• [Fragmento seleccionado]
┌──
Pero las explicaciones de “disculpa” de la izquierda benévola no son más convincentes. Apegados esencialmente a precisar los determinantes socioeconómicos del comportamiento, los sociólogos de la pobreza solo se interesan por los agitadores como un conjunto de individuos cuyas características son siempre degradantes: un bajo nivel educativo, mínimos ingresos legales, una relación inestable con el trabajo. La violencia de los agitadores es vista como una falta que debe ser excusada y no como la manifestación de una potencia que lucha por encontrar su forma.
Precisemos algunas características de estas tribus rebeldes: al comienzo de los disturbios, cada vez con mayor frecuencia, se produce la muerte de un miembro de la tribu, asesinado mientras intentaba huir de la policía; entonces, las tribus responden a esta “agresión” reuniéndose en lugares públicos de los que se apropian, en particular mediante el fuego. Por último, romper vidrios para saquear diversos objetos, en particular los de marca, obedece más a una pulsión “consumadora” que de consumo: es el objeto tótem del que todos se apropian en un caos destructivo que nada tiene del comportamiento regulado por la “mano invisible”.
Como se ha dicho muchas veces desde Platón, la teatrocracia política marca el fin de la democracia. Todo es comunicación, elementos de lenguaje, juego de roles. Haciéndose eco de esto, nuestros jóvenes, alimentados con imágenes, tanto de redes sociales como de videojuegos, buscan identificarse con todo tipo de superhéroes.
└──
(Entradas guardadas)
┌──
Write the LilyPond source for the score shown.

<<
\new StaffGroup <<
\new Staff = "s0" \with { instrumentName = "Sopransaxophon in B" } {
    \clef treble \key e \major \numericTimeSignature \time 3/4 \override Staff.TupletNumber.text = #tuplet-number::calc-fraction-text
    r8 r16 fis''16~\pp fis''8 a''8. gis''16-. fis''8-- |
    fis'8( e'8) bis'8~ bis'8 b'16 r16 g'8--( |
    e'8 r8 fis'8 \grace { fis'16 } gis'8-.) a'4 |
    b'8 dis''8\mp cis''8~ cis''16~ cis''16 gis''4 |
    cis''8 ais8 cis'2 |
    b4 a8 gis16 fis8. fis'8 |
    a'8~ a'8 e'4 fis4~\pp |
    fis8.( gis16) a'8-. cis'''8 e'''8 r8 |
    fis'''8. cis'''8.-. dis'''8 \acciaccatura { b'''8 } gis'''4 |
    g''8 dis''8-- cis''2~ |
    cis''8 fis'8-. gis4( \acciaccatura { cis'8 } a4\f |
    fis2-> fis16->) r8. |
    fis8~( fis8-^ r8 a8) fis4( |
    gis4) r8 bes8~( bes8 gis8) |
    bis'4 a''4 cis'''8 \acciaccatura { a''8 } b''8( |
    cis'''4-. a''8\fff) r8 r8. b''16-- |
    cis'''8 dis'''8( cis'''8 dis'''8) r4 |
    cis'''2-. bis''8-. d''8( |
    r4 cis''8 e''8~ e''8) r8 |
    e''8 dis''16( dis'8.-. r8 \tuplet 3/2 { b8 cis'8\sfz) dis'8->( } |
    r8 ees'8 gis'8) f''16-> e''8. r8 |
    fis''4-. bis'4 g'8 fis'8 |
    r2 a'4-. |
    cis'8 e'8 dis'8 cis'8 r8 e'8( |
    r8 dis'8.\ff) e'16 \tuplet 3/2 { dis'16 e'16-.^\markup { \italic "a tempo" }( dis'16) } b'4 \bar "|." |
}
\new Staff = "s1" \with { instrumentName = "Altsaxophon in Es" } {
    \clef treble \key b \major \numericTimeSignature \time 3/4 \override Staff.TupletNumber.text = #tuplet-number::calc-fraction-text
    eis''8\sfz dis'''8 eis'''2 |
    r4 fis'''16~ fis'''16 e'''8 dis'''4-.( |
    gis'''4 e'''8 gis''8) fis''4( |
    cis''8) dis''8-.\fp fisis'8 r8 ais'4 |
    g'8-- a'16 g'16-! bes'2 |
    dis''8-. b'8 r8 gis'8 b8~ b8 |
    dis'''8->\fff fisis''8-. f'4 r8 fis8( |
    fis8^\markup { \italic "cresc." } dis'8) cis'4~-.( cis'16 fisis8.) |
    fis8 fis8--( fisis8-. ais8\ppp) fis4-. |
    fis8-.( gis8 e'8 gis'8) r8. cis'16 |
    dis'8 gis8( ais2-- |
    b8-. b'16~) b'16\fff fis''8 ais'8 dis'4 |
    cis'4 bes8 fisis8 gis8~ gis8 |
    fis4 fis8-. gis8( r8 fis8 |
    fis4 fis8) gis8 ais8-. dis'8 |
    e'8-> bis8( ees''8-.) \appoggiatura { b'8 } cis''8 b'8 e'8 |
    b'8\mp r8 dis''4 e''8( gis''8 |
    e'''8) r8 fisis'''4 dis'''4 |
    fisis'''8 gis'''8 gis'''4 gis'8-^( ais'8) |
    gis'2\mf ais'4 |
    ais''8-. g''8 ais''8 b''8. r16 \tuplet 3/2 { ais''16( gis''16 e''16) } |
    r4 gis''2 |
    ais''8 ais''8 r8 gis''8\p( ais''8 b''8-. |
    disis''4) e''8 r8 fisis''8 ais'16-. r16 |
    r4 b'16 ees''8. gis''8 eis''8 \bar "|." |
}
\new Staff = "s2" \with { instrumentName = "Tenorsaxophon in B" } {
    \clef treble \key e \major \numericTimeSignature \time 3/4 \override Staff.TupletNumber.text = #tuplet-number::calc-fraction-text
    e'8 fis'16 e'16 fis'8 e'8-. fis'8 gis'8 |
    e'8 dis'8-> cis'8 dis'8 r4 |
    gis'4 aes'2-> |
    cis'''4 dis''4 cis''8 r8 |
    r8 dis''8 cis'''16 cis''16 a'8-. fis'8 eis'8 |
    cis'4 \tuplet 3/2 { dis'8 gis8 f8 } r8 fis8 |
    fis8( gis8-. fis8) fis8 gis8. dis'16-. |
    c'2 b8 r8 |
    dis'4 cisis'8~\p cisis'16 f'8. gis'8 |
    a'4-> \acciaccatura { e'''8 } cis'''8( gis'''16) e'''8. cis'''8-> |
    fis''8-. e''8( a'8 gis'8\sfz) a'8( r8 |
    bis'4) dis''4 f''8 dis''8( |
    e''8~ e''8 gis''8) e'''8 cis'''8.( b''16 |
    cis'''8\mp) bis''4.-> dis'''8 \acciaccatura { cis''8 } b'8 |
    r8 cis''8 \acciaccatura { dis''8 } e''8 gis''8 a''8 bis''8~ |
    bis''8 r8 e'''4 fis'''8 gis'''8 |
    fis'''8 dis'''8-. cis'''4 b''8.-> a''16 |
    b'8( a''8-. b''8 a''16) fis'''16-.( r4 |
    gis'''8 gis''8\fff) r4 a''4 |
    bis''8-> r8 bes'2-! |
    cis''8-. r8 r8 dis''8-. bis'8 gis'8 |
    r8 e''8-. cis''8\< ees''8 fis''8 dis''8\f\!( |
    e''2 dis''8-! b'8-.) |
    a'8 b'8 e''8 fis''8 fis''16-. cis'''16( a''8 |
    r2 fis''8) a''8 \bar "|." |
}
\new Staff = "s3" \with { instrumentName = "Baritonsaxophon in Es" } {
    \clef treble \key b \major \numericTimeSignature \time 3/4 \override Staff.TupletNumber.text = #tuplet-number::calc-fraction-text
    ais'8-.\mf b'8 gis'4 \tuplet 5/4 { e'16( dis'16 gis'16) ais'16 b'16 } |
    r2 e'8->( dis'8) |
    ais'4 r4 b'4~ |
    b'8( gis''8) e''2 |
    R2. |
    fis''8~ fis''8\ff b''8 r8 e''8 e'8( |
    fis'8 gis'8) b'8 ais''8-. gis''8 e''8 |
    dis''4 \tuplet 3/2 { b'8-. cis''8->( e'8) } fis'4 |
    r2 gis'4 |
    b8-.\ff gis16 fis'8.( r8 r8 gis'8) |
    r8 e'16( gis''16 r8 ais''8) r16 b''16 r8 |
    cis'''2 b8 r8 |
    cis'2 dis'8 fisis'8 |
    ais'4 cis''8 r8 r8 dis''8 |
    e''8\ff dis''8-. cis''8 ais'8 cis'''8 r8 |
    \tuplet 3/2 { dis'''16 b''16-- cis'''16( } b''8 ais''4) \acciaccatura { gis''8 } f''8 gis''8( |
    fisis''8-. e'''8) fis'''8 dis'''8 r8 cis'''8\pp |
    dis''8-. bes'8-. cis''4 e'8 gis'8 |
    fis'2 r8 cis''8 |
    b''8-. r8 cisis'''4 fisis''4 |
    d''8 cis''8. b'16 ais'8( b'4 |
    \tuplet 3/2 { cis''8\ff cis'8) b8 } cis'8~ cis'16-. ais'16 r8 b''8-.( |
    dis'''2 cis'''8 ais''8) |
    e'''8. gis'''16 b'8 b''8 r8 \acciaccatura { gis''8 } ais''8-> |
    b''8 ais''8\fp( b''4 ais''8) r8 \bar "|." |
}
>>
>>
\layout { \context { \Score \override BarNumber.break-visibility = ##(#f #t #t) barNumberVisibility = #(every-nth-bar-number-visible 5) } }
└──
• [Tarea asignada 1]
Según el fragmento sobre los disturbios, ¿qué marca el fin de la democracia, como se ha dicho muchas veces desde Platón?
• [Tarea asignada 2]
Continúa el fragmento sobre los disturbios a partir de su última oración, la de los jóvenes que buscan identificarse con superhéroes.

• [Respuesta 1]
La teatrocracia política.

• [Respuesta 2]
Hay, pues, en este caos urbano, el esbozo de un mundo nuevo. Un mundo en el que lo que crea un vínculo social, lo que une a los hombres, es la pasión, la comunión afectiva. Un nuevo mundo profundamente iconófilo, en el que lo Real no se reduce a un principio de realidad racionalista, sino que se carga de imágenes, sueños y fantasmagorías diversas.
Estamos ante una tarea ardua: la de formalizar un orden de cosas que nos permita construir una Res publica sustentada no en la exclusión del tercero, en la reducción al Uno, sino en la convivencia lo menos conflictiva posible de varias comunidades. Nuestras élites en el poder, de izquierda y de derecha, están tratando en vano de asimilar, integrar, igualar a los diversos individuos entre sí. Pero no logran advertir que se está instalando una nueva organización social, construida sobre solidaridades locales y no sobre derechos individuales nacionalizados y cada vez más abstractos.
La nostalgia de lo sagrado, el retorno de lo espiritual, es un camino destinado a domesticar la violencia de los destinos individuales y que conduce a un orden comunitario. Recordemos aquí una antigua sentencia: ordo ab chao! (orden desde el caos).